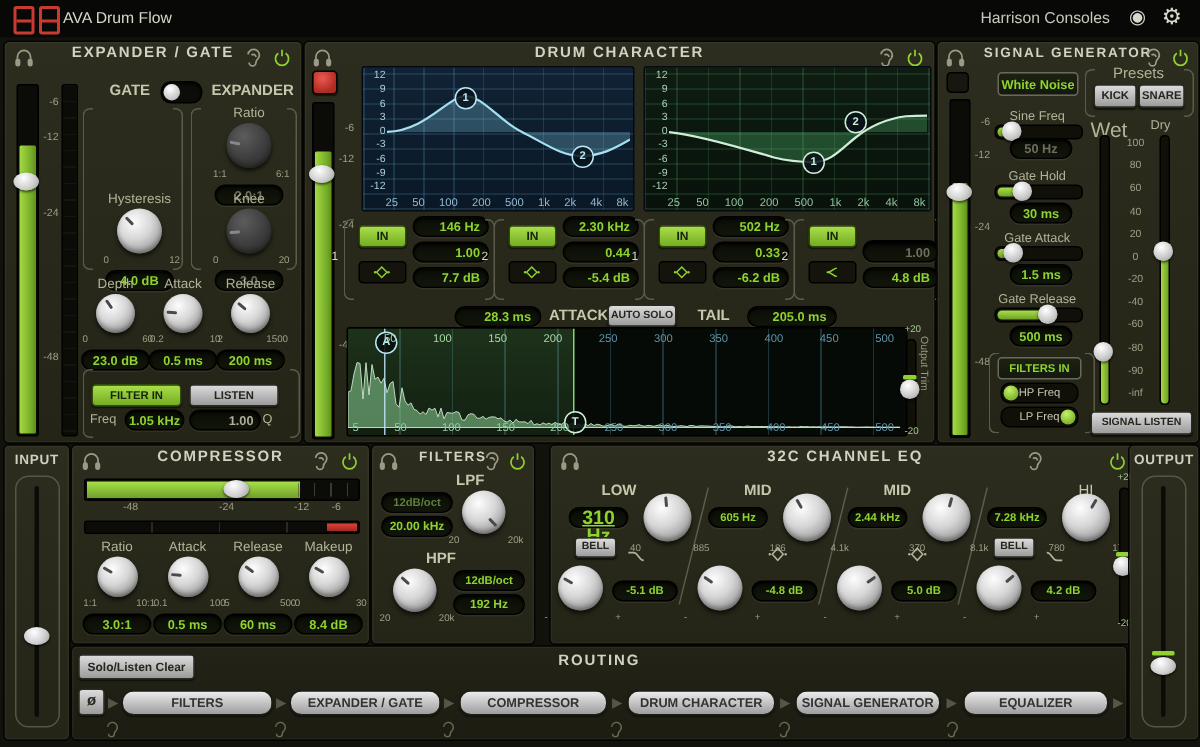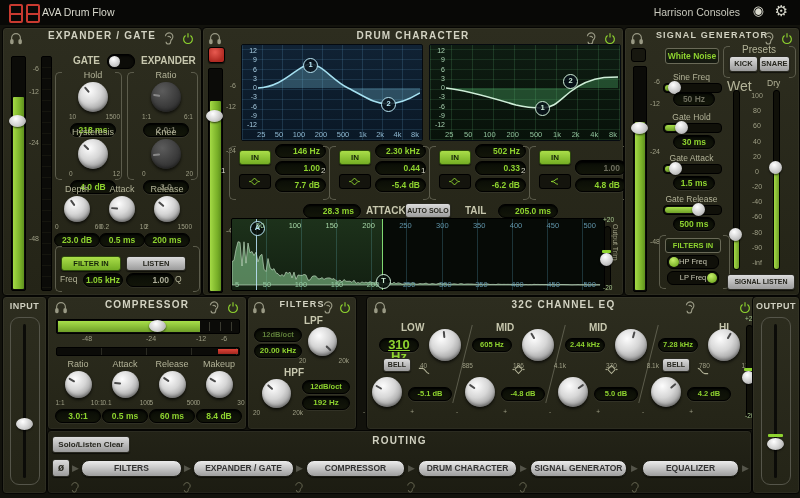--- a/index.html
+++ b/index.html
@@ -118,19 +118,6 @@
     <div class="brk l" style="left:124px;top:44px;height:106px;"></div>
     <div class="brk r" style="left:188px;top:44px;height:106px;"></div>
 
-    <div class="knob" style="left:67px;top:42px;">
-        <div class="klabel">Hold</div>
-        <div class="kwrap" style="width:30px;height:30px">
-          <div class="kcirc">
-            <div class="kptr" style="transform:rotate(-40deg)">
-              <i></i>
-            </div>
-          </div>
-          <span class="kmin">10</span>
-          <span class="kmax">1500</span>
-        </div>
-        <div class="pill kval">218 ms</div>
-      </div>
     <div class="knob" style="left:140px;top:42px;">
         <div class="klabel">Ratio</div>
         <div class="kwrap" style="width:30px;height:30px">

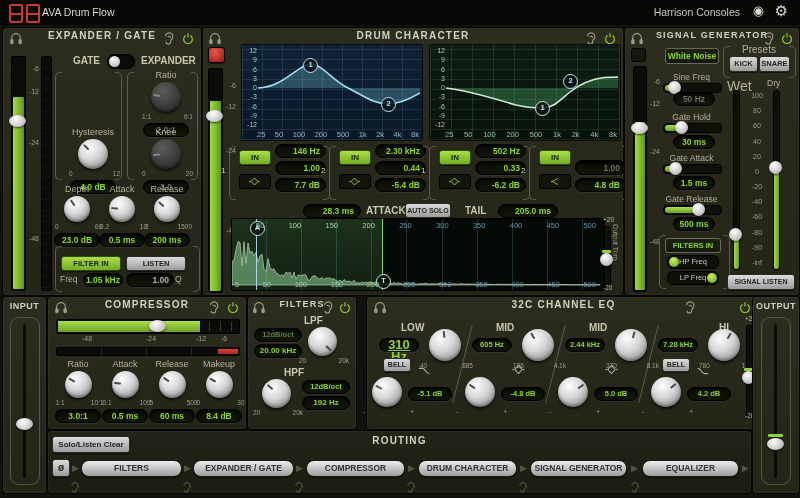--- a/index.html
+++ b/index.html
@@ -770,7 +770,7 @@
 
     <div class="abs" style="left:283px;top:0;width:92px;height:132px;">
       <div class="abs" style="left:-2px;top:28px;height:78px;border-left:1px solid rgba(190,190,170,.35);transform:skewX(-14deg);"></div>
-      <span class="lbl" style="left:36px;top:25px;font-weight:bold;color:#c7c7ae;padding-left:33px;">HI</span>
+      <span class="lbl" style="left:36px;top:25px;font-weight:normal;color:#c7c7ae;padding-left:33px;">HI</span>
       <div class="pill" style="left:8px;top:41px;width:38px;font-size:7.5px;">7.28 kHz</div>
       <div class="knob" style="left:58px;top:32px;">
           <div class="kwrap" style="width:32px;height:32px">

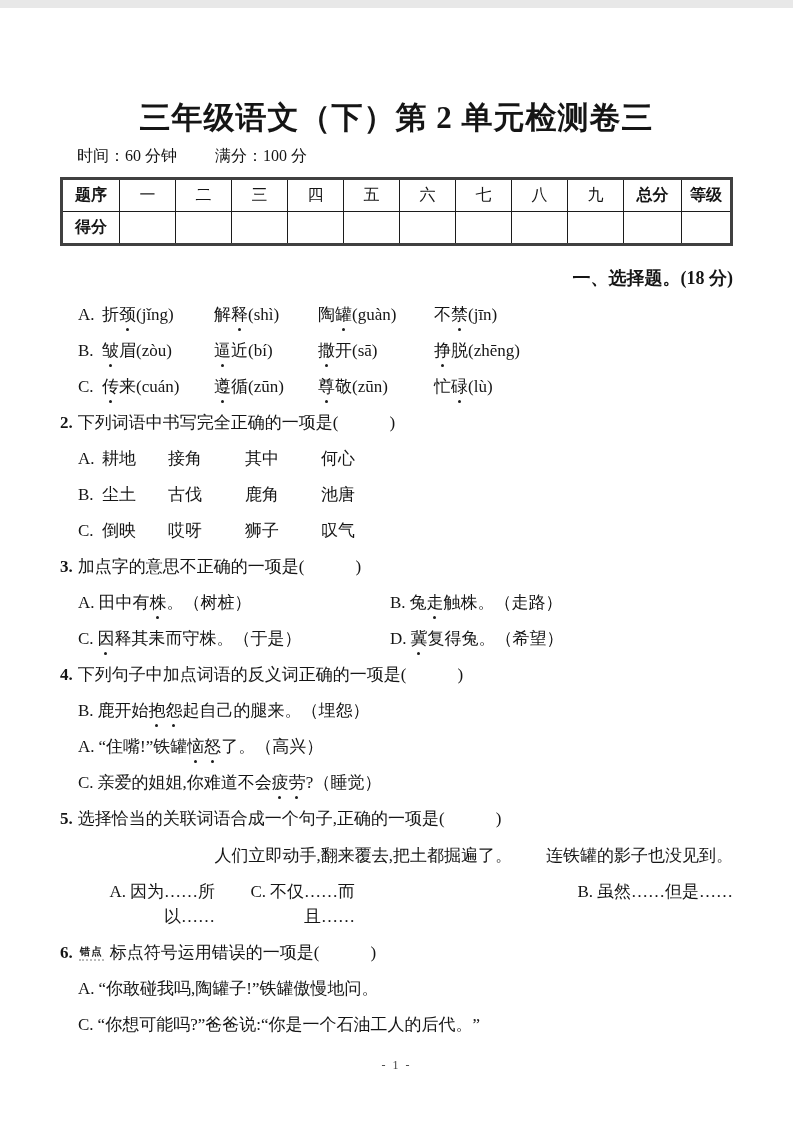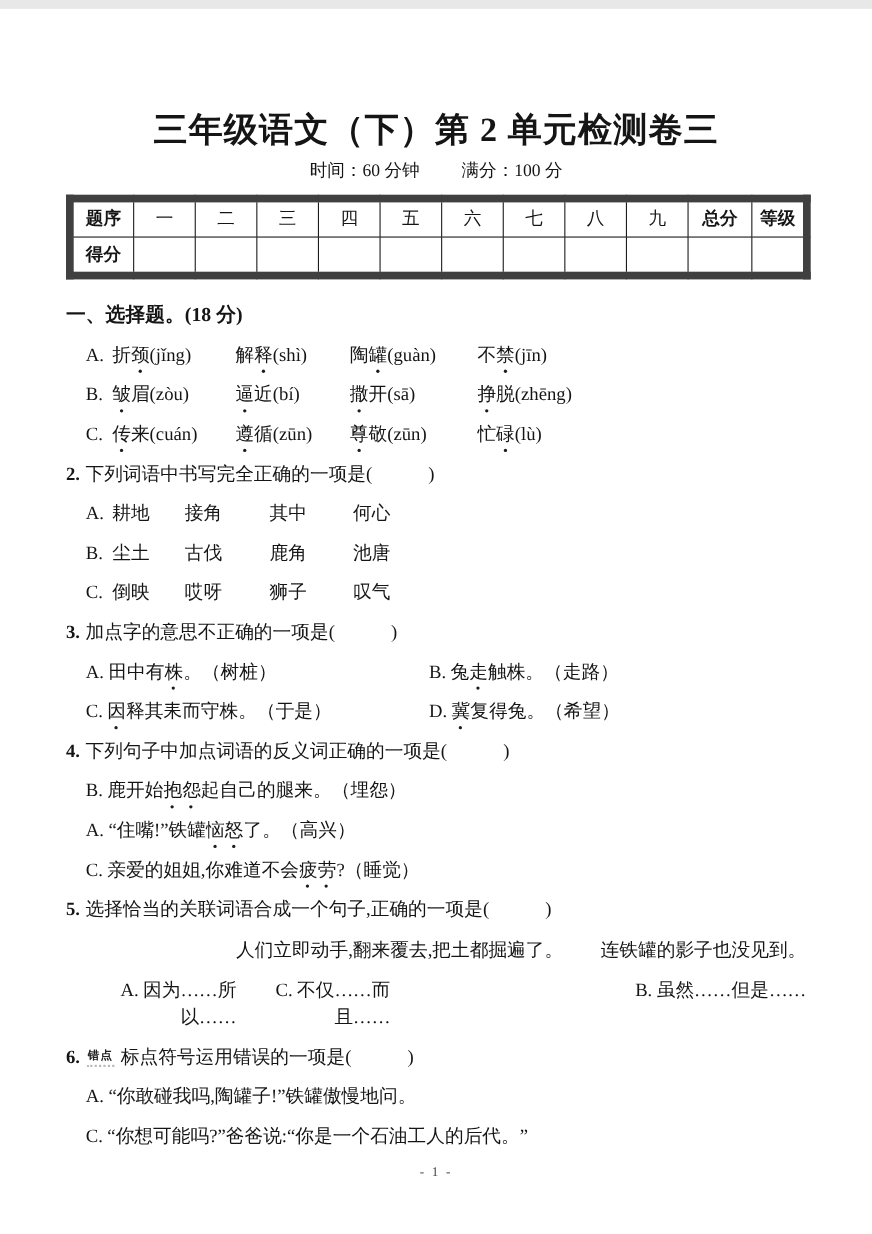--- a/index.html
+++ b/index.html
@@ -20,7 +20,7 @@
     font-size: 31px; line-height: 36px; font-weight: 700;
     letter-spacing: 1px;
   }
-  .meta { margin-top: 9px; text-align: center; font-size: 16px; line-height: 22px; }
+  .meta { margin-top: 9px; text-align: left; font-size: 16px; line-height: 22px; }
   .meta span { margin: 0 17px; }
   table.score-table {
     border-collapse: collapse; table-layout: fixed;

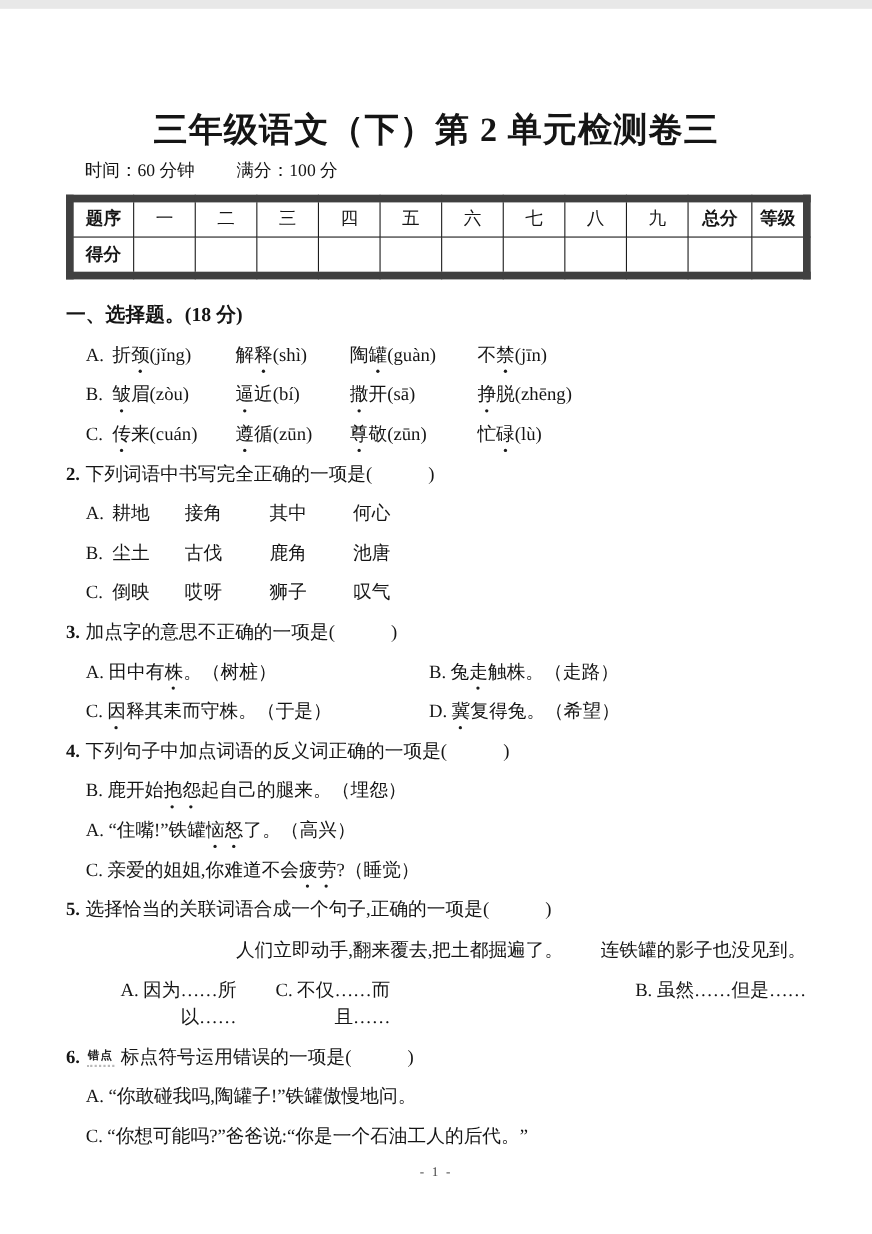--- a/index.html
+++ b/index.html
@@ -25,7 +25,7 @@
   table.score-table {
     border-collapse: collapse; table-layout: fixed;
     width: 670px; margin: 10px auto 0 auto;
-    border: 7px solid #404040;
+    border: 3px solid #404040;
     font-size: 16px;
   }
   .score-table col.c-first { width: 58px; }

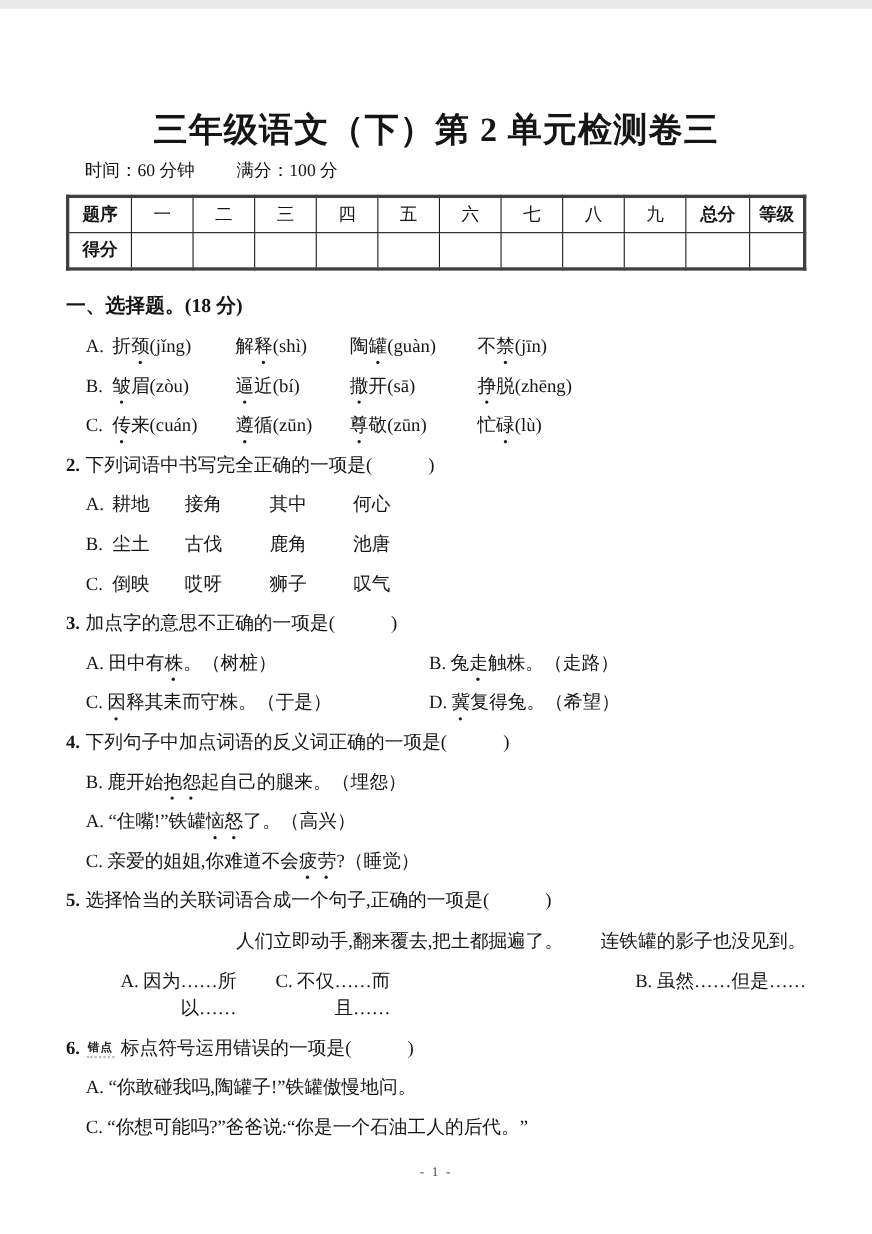--- a/index.html
+++ b/index.html
@@ -38,7 +38,7 @@
     font-weight: 400; padding: 0;
   }
   .score-table th.hdr, .score-table td.hdr { font-weight: 700; }
-  .sec-heading { margin: 20px 0 0 0; font-size: 18px; font-weight: 700; line-height: 25px; }
+  .sec-heading { margin: 20px 0 0 0; font-size: 18px; font-weight: 700; line-height: 25px; text-align: right; }
   .q { margin: 0; }
   .stem { margin-top: 11px; line-height: 25px; }
   .qno { font-weight: 700; margin-right: 5px; }

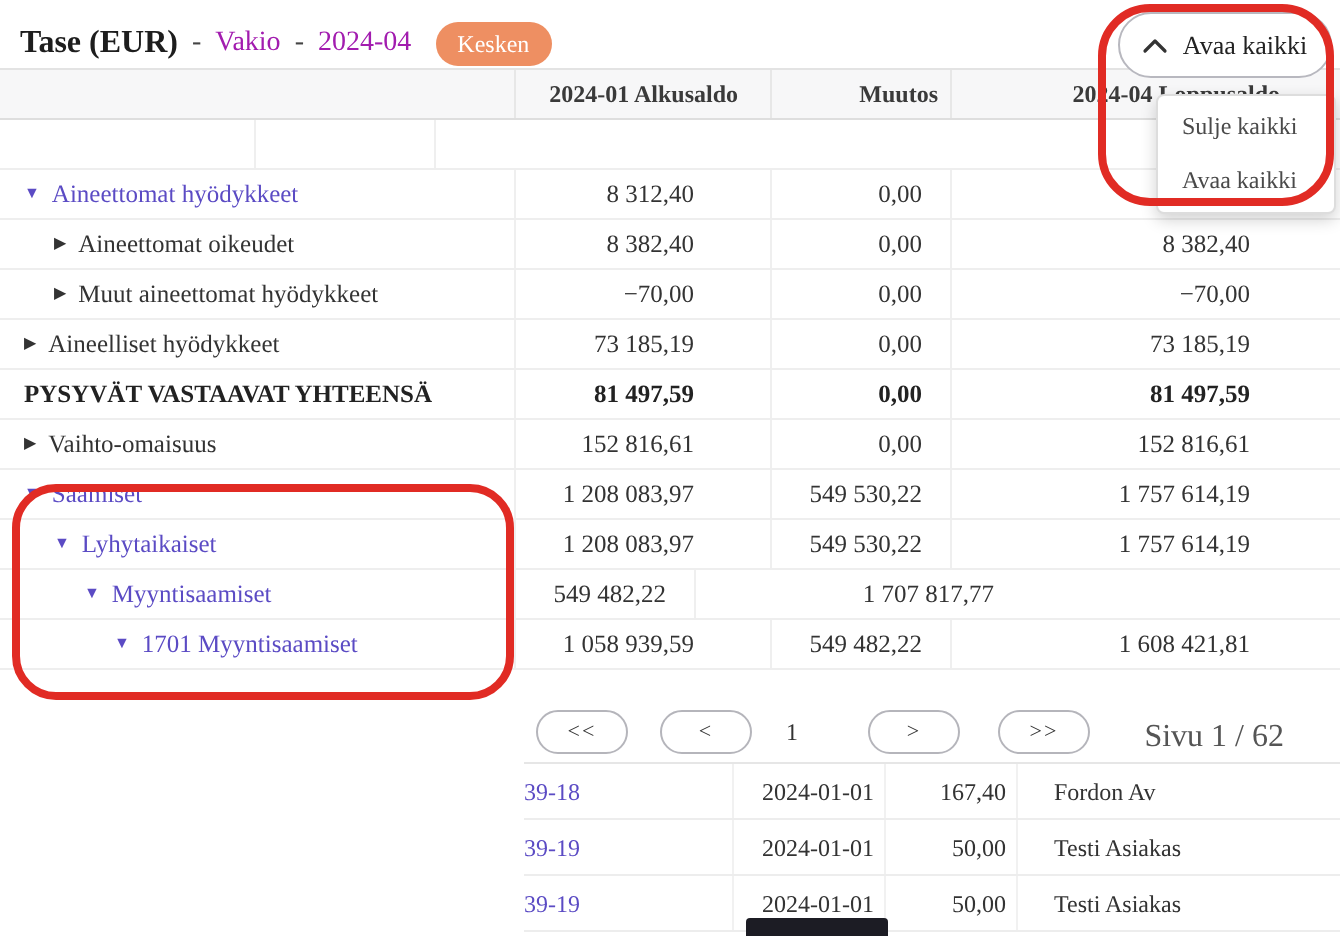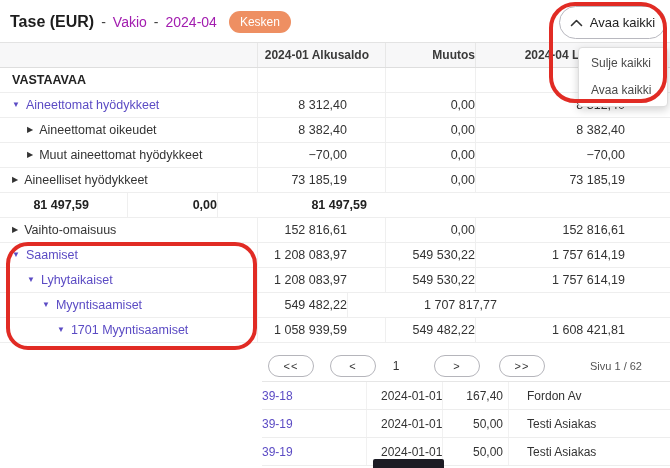--- a/index.html
+++ b/index.html
@@ -5,7 +5,7 @@
   html,body { margin:0; padding:0; background:#fff; }
   .stage {
     position:relative; width:670px; height:468px; background:#fff; overflow:hidden;
-    font-family:Liberation Sans, sans-serif; color:#333;
+    font-family:Liberation Serif, serif; color:#333;
   }
   
   .titlebar { position:absolute; left:10px; top:9px; height:26px; display:flex; align-items:center; gap:7px; font-size:14px; }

——

## What you have to do
Go through the material above, and wherever a line contains the string "knob", return it.

## Task output
-    <div class="knob" style="left:67px;top:42px;">
     <div class="knob" style="left:140px;top:42px;">
       <div class="knob" style="left:58px;top:32px;">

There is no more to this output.